But in answer to these complaints that the Book of Mormon adds nothing new to the treasury of our Christian knowledge, I want to show you, though I shall have to do it briefly, that the Book of Mormon version of these ethical doctrines of Jesus Christ does throw some additional light upon this sermon on the mount.

Right here I must complain just a little of the gentleman, notwithstanding I believe he intended to be fair.

Speaking of this version of the sermon on the mount in the Book of Mormon, I think he sneeringly asserts that there is "one new beatitude added." And that is, the first verse in the Savior's discourse to the Nephites opens with this statement—which was given to the multitude after he had chosen twelve special disciples to be teachers of his gospel:

"Blessed are ye if ye shall give heed unto the words of these twelve whom I have chosen from among you to minister unto you, and to be your servants."

The gentleman says that is a new beatitude. Well, is there any proper complaint to be made against that? Suppose Jesus had said to a multitude in Judea, when he presented the Twelve Apostles before them, since he was going to bestow upon them, not only divine authority to act in his name, but was going to accompany them always by the presence of his Spirit—would it have been out of place or an improper "beatitude" if he had said to the multitude, "Blessed are ye if ye shall hearken unto the words that these Twelve shall say unto you"? It is scarcely becoming in a Christian minister to make light of God's request of a multitude that they shall have respect unto the teachings of his servants, and tells them that they shall be blessed if they hearken unto them.

● DATASET CONTENT:
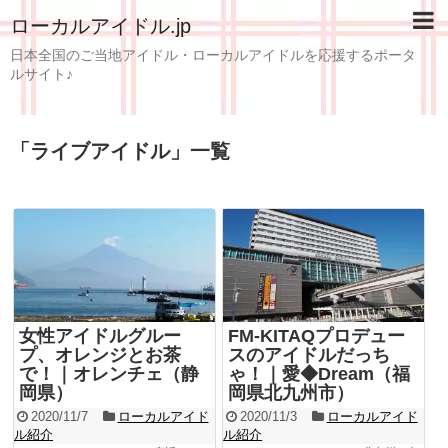
ローカルアイドル.jp
日本全国のご当地アイドル・ローカルアイドルを応援するポータ
ルサイト♪
「
ライブアイドル
」
一覧
女性アイドルグルー
FM-KITAQプロデュー
プ、オレンジとお茶
スのアイドルだっち
で！｜オレンチェ（静
ゃ！｜愛◆Dream（福
岡県）
岡県北九州市）
2020/11/7
ローカルアイド
2020/11/3
ローカルアイド
ル紹介
ル紹介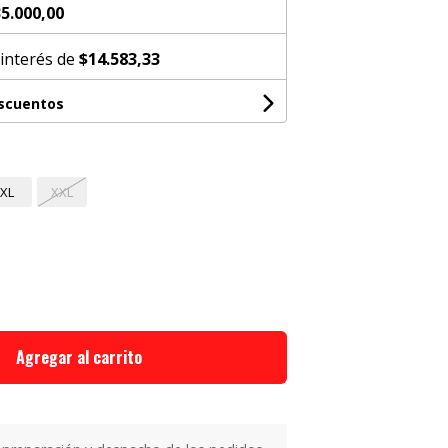
5.000,00
 interés de
$14.583,33
escuentos
XL
XXL
Agregar al carrito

● ACTIVITIES:
1. In the excerpt about the Book of Mormon sermon, what does the gentleman sneeringly assert was added to that version of the sermon on the mount?
2. Revise the passage of the excerpt about the Book of Mormon sermon starting with "But in answer" and going on through "on the mount.", replacing "ethical doctrines" with "moral teachings".

● EXERCISE RESPONSES:
1. He asserts that there is "one new beatitude added."

2.
But in answer to these complaints that the Book of Mormon adds nothing new to the treasury of our Christian knowledge, I want to show you, though I shall have to do it briefly, that the Book of Mormon version of these moral teachings of Jesus Christ does throw some additional light upon this sermon on the mount.